If you receive these updates via email, as you can see, the newsletter has a new format! It’s now getting to you by way of Mailchimp rather than Feedburner. With any luck, the transition will go smoothly and the email won’t wither away in your spam folder…or, if it did go into spam, you’ve rescued it and are now reading this. As a side note, if the images aren’t displaying correctly, there is a link at the top with an option to view the email on the web.
My thanks to everyone who posted a review of The Feline Affair on Amazon, Goodreads, and other sites! Reviews help other readers find the story, and Amazon reviews are particularly important because without a certain number of them the site’s recommendation/also-bought algorithms won’t kick in. (Exactly how many reviews it takes no one outside of Amazon seems to know.) So whether you liked The Feline Affair, or thought it was just OK, or frankly not very good at all… please let other Amazon customers know by writing a line or two about the book.
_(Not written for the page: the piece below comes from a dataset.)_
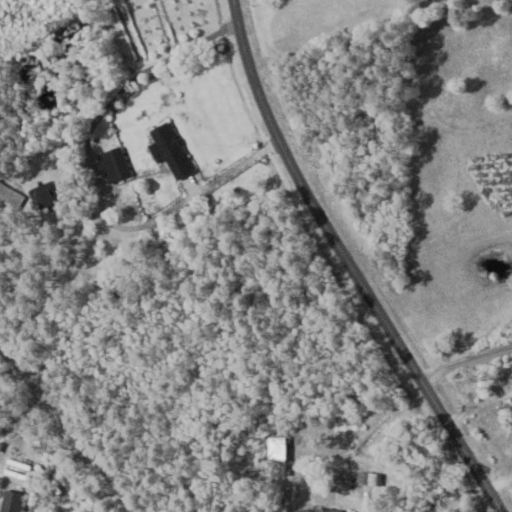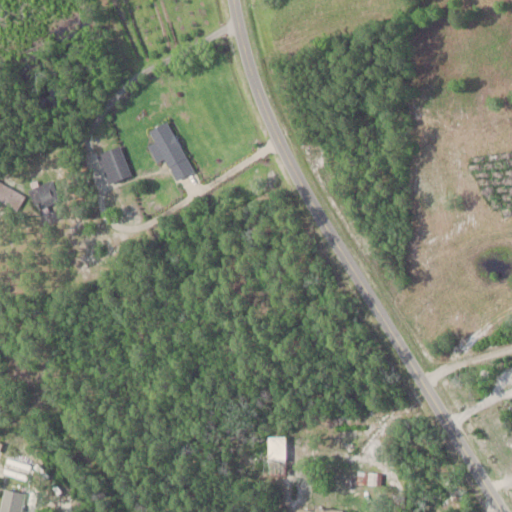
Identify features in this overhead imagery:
building: (169, 148)
building: (114, 163)
road: (348, 264)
In other news, I’ve been hard at work on a standalone novel (no title yet). This one is a little different in that it’s decided that it wants to be written not in the traditional past-tense narration (Once upon a time, there lived a King in the small kingdom of Wilderia…) but in the present tense (The king of the far-way planet of Wilderia sits on his throne. An unexpected visitor enters. The king, dispensing with a thousand years of protocol, rises to his feet in terror…) Examples of present-tense novels you may have read are The Time Traveler’s Wife by Audrey Niffenegger and The Hunger Games by Suzanne Collins. The immediacy of the present tense works well for those (quite different) books and I’m finding that’s the case for my new novel as well. So it’s a little bit of an experiment, but hopefully a good one. (Also, so there’s no confusion—there are no kings in the new book!)
Finally, I leave you with a couple of photos of beautiful Minnesota autumn, taken at Applewood Orchard, just south of us. Most of the apples had been picked over this late in the season, but our small group–husband, son, and family friends–quite enjoyed the pumpkin-shaped corn maze!